Regelmäßige Resistenztests

Beim Giftköder setzen Schädlingsbekämpfer vor allem auf Blutgerinnungshemmer der 2. Generation. Denn in einigen Regionen haben sich bereits Resistenzen gegen Blutgerinnungshemmer der 1. Generation entwickelt, was die Wahl der Wirkstoffe begrenzt.

Beliebt sind Flocken- oder Pastenköder mit dem Wirkstoff Brodifacoum. Diesen hoch wirksamen Wirkstoff der 2. Generation setzen Profis ein, wenn bereits eine Resistenz gegen Wirkstoffe der 1. Generation vorliegt. Deshalb führen manche Dienstleister bei ihren Kunden regelmäßig ein Monitoring durch, indem sei Rattenkadaver einsammeln und auf mögliche Resistenzen testen.

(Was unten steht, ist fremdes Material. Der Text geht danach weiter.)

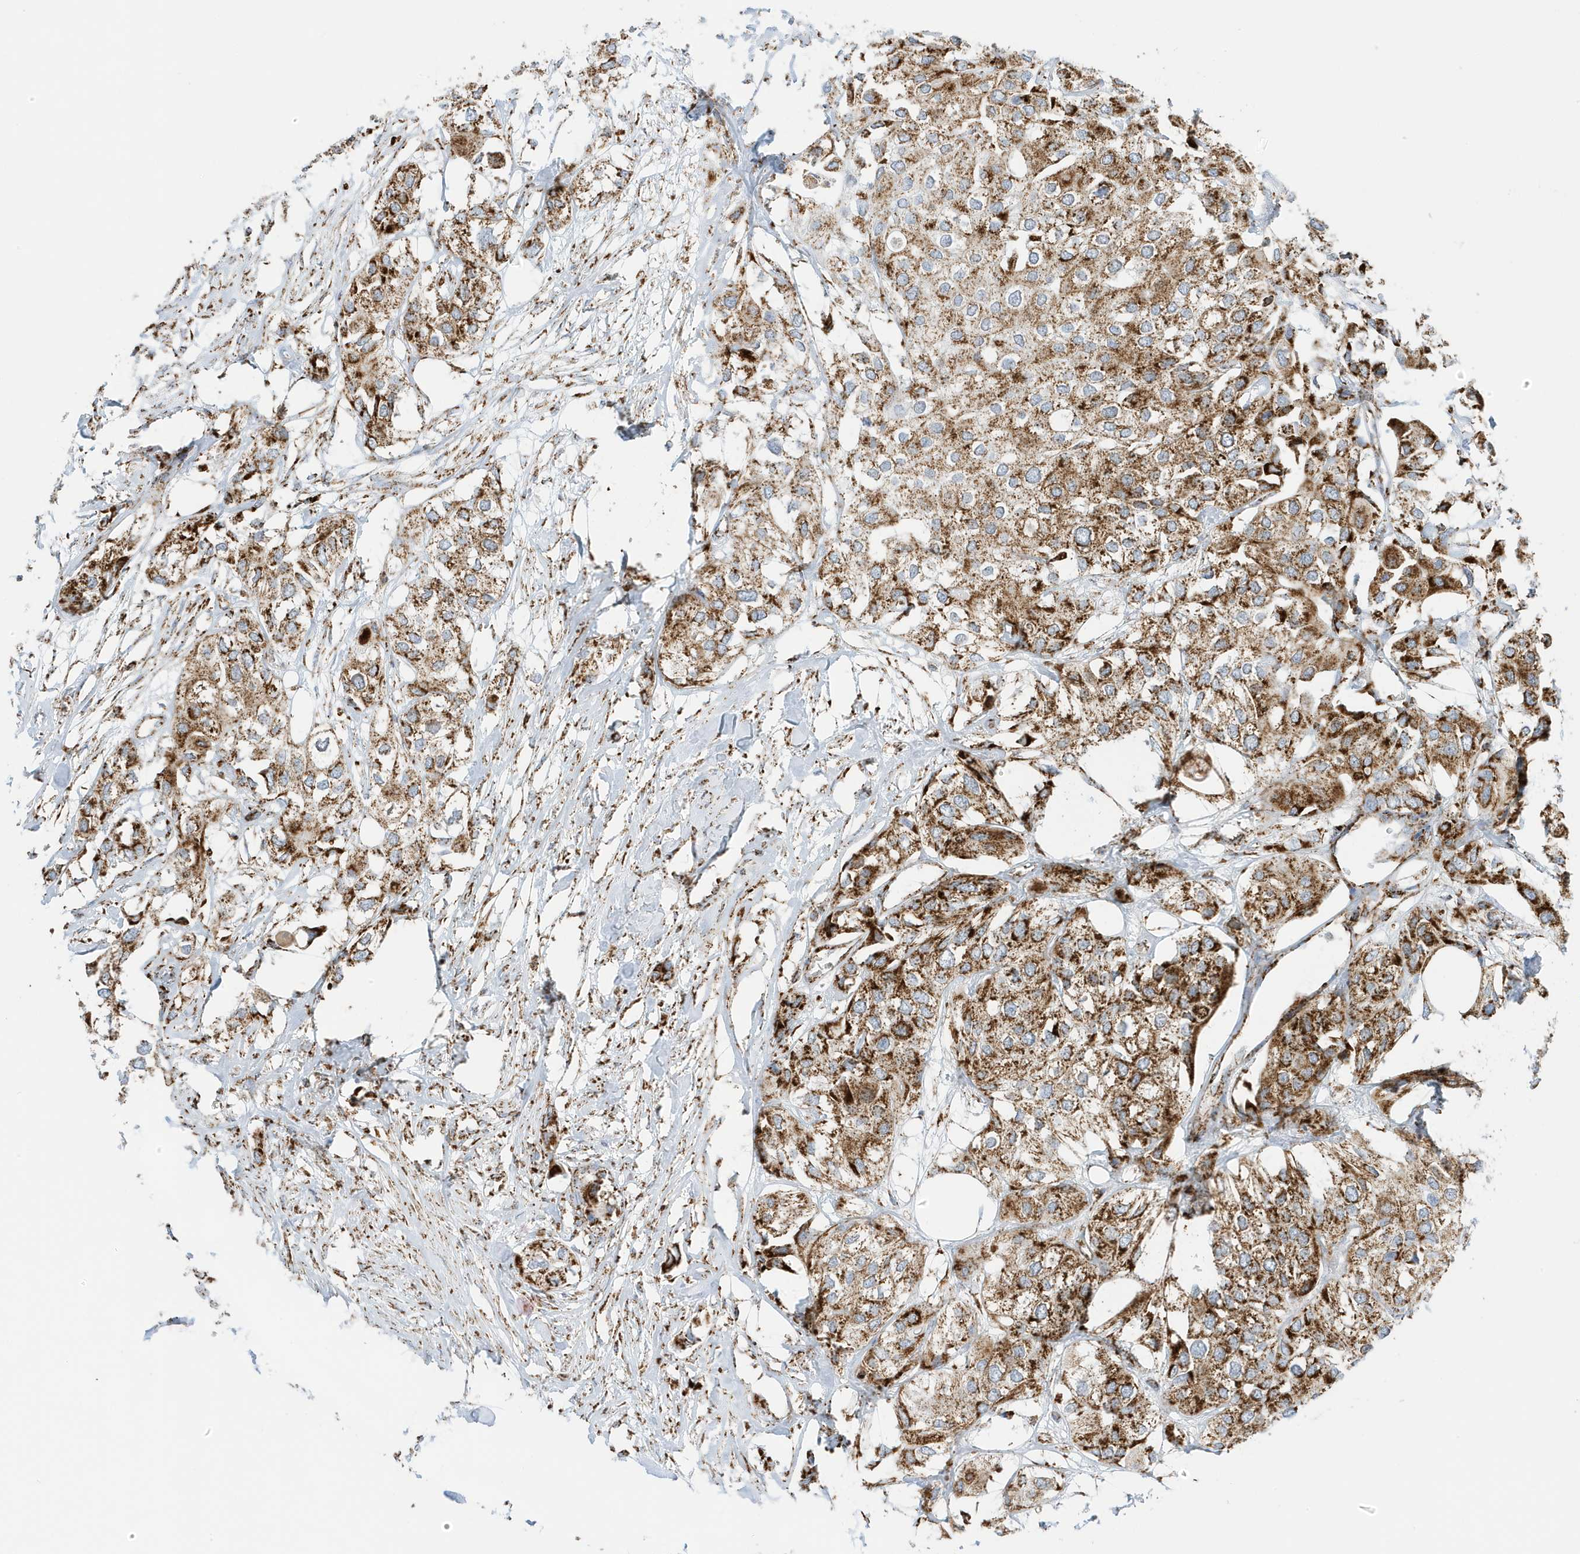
{"staining": {"intensity": "moderate", "quantity": ">75%", "location": "cytoplasmic/membranous"}, "tissue": "urothelial cancer", "cell_type": "Tumor cells", "image_type": "cancer", "snomed": [{"axis": "morphology", "description": "Urothelial carcinoma, High grade"}, {"axis": "topography", "description": "Urinary bladder"}], "caption": "The immunohistochemical stain highlights moderate cytoplasmic/membranous positivity in tumor cells of urothelial cancer tissue. The protein is shown in brown color, while the nuclei are stained blue.", "gene": "ATP5ME", "patient": {"sex": "male", "age": 64}}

Besonders wichtig ist den Schädlingsbekämpfern, dass der Rattennachwuchs so früh wie möglich ausgemerzt wird. Denn bereits im Alter von drei Monaten sind die weiblichen Ratten geschlechtsreif. Doch gerade die trächtigen Tiere sind oftmals misstrauisch und köderscheu. Mit dem Rattenhotel tricksten sie die Tiere aus und bieten ihnen eine trockene Behausung zum Nisten an – mit dem Giftköder direkt vor der Nase.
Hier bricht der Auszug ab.